Of course, advertising oneself at a time of natural calamity might seem insensitive to some, but brand building can be an unforgiving mistress. 

Dr Chiranjeevi is by no means alone in his zeal to be noticed. The Bharat Nirman campaign uses public funds for an overtly political cause as did the India Shining effort a few years ago. A lot of money that the government spends on advertising has less to do with public welfare than aggrandisement of a few individuals. If it's not politicians advertising their own actions, it is some public sector organisation releasing ads featuring politicians, or ads for social welfare schemes named after politicians, featuring photographs of more politicians. And then of course, there are the ads that commemorate any birth/death anniversary of any past member of the Nehru- Gandhi family. The fondness for self-congratulation cuts across virtually every political formation- from  a Jayalalitha, who now condescends to shrink to full page newspaper size after having graced our streets in 30-foot avatars to a Mayawati who builds theme parks in her own honour, the story is similar. 

A large proportion of these ads serve a mysterious purpose, in part because they seemed designed not to be noticed. Proof of this lies in the hoardings that dot the country- in UP in particular both in Mayawati and Akhilesh Yadav's time, we see hoardings that are so full of lettering in such small fonts that they could not be read even with a ladder and a microscope. Similarly, most standard issue government ads seem reconciled to their own pointlessness; essentially as long as the right photographs have been placed in the appropriate hierarchy, the rest of the effort is irrelevant. Even ads that carry information relevant for the public must necessarily carry photographs of ministers- for instance, last week, ads for Dengue prevention carried ads of 3 ministers while another one released on the occasion of World Population Day had no less than 5 photographs, including that of  Mrs Sonia Gandhi.
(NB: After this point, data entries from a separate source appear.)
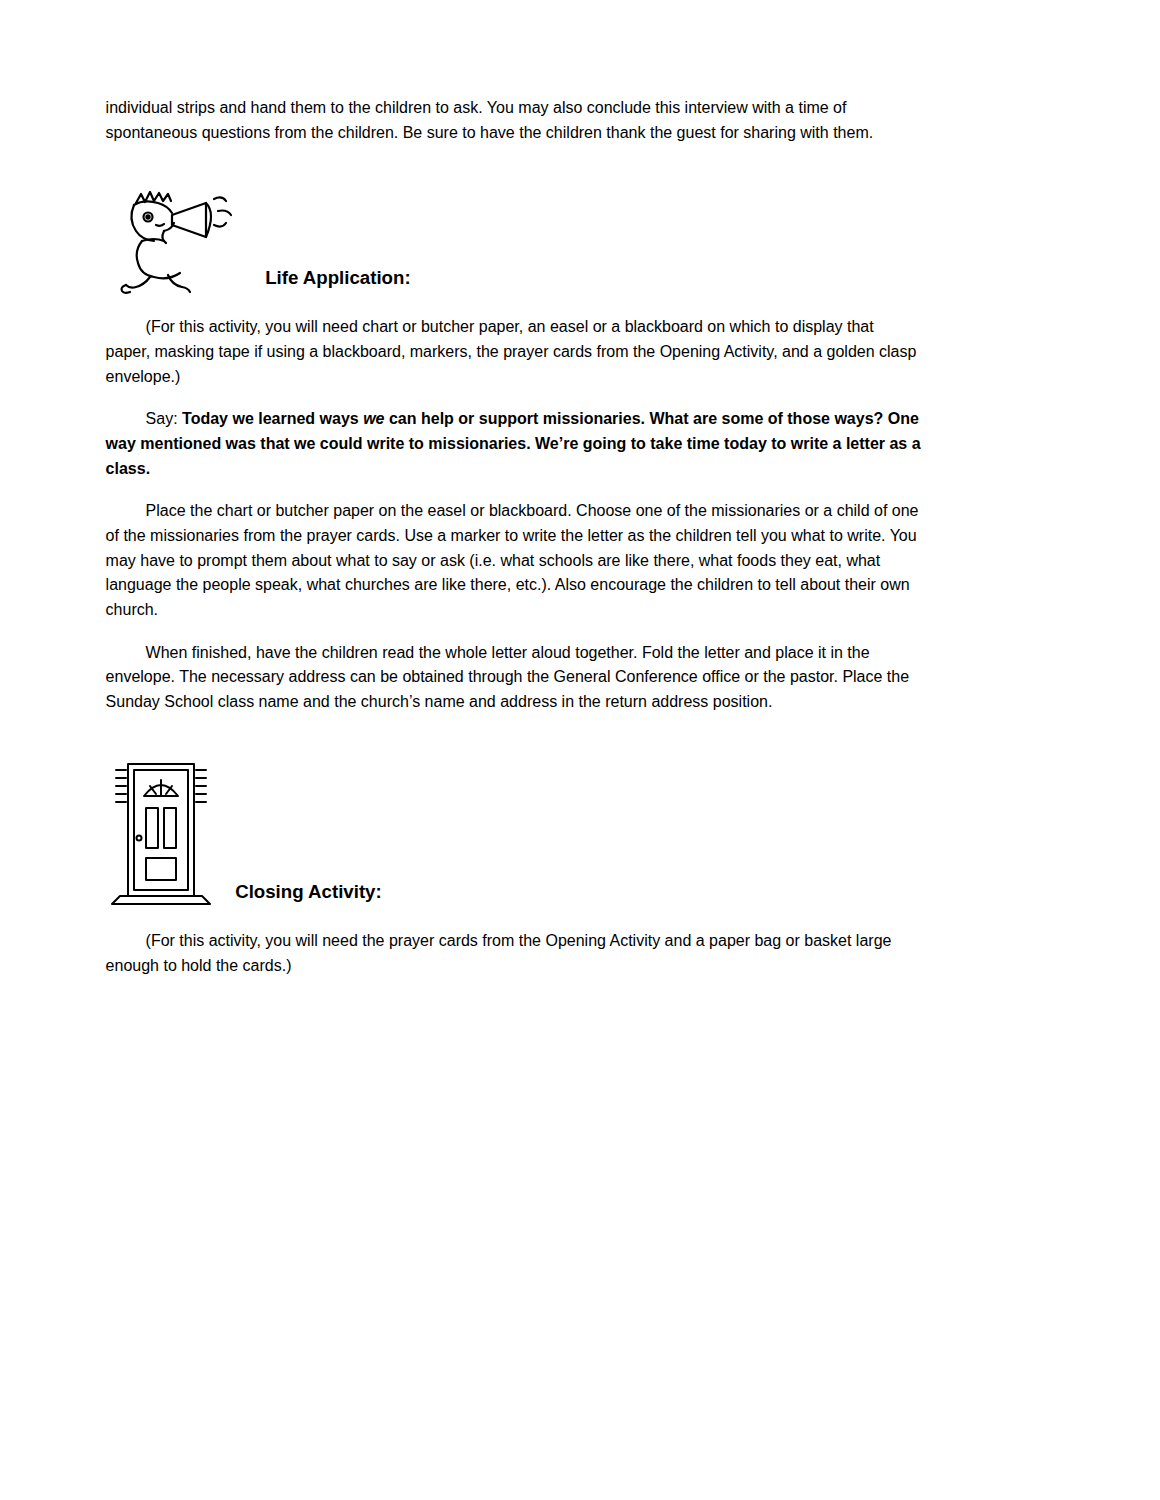individual strips and hand them to the children to ask. You may also conclude this interview with a time of spontaneous questions from the children. Be sure to have the children thank the guest for sharing with them.
Life Application:
(For this activity, you will need chart or butcher paper, an easel or a blackboard on which to display that paper, masking tape if using a blackboard, markers, the prayer cards from the Opening Activity, and a golden clasp envelope.)
Say: Today we learned ways we can help or support missionaries. What are some of those ways? One way mentioned was that we could write to missionaries. We’re going to take time today to write a letter as a class.
Place the chart or butcher paper on the easel or blackboard. Choose one of the missionaries or a child of one of the missionaries from the prayer cards. Use a marker to write the letter as the children tell you what to write. You may have to prompt them about what to say or ask (i.e. what schools are like there, what foods they eat, what language the people speak, what churches are like there, etc.). Also encourage the children to tell about their own church.
When finished, have the children read the whole letter aloud together. Fold the letter and place it in the envelope. The necessary address can be obtained through the General Conference office or the pastor. Place the Sunday School class name and the church’s name and address in the return address position.
Closing Activity:
(For this activity, you will need the prayer cards from the Opening Activity and a paper bag or basket large enough to hold the cards.)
The eagerness to appear in print is matched by a complete unwillingness to provide material of any interest to the reader, begging the question as to why do these ads exist at all.

At the first level, it would appear that the issue is one of ability-unlike the private sector, the government uses advertising in a more primitive way and hence produces statist propaganda instead of persuasive copy. But there is a deeper issue involved. It would appear that the government and the political establishment think of advertising not as a means of communicating, but as a prop that is part of the assorted trappings of power. The car must have a siren, the entourage at least a dozen cars, the security needs automatic weapons and leaders need full page ads to be released periodically in their honour. Advertising is a tribute paid to a potentate, a bugle blast that reminds us of their importance. In normal circumstances, advertising puts the reader first, as it attempts to find a way to inveigle itself into his affections, and persuading him to act per the wishes of the advertiser.

In the case of government ads, the reader is of no consequence, the significant act is in the release of the advertisement, not in the effect it produces. For if advertising were to be evaluated from the standpoint of its impact, the practice of releasing ads on Rajiv Gandhi's birthday for instance would be stopped forthwith. It should be glaringly obvious to anyone that the empty act of remembering a leader by various government departments carried out in a transparently desultory manner with great visibility but no feeling can only produce a negative backlash. It does nothing but signal that the leaders of the party appreciate explicit acts of sycophancy, decoding these as signs of loyalty. Similarly, anyone even slightly acquainted with the public antipathy towards politicians at large would know that ads that carry their photographs evoke ridicule far more easily than evoking awe.

But that is the whole point. When the government advertises, what it is advertising is its power. Not taking possible public reactions to one's actions and statements on board becomes a mark of the powerful. Advertising is converted  from being a means of persuasive seduction to one that is a broadcast vehicle for the aura of the powerful. Media is imagined as a stage on which the state makes public pronouncements- the public is thus seen as the passive recipients of messages that the state sees fit to transmit. 

The inability of state and the political establishment to imagine itself in any other terms save that of power is starkly underlined through the nature of these advertisements. The appropriation of state power by the individuals wielding it drains power of any meaning as an instrument of change. The value of power gets defined exclusively through its use, in how it is expended rather than in the change it helps usher in. Nothing communicates the banality of power as graphically as does government advertising as it lazily offers pronouncement after another without any interest in the outcomes generated by its actions. Government advertising is action without consequence, expense without outcome, investment without interest. It is no small irony that an instrument of communication ends up being one that highlights the distance between the state and the citizen.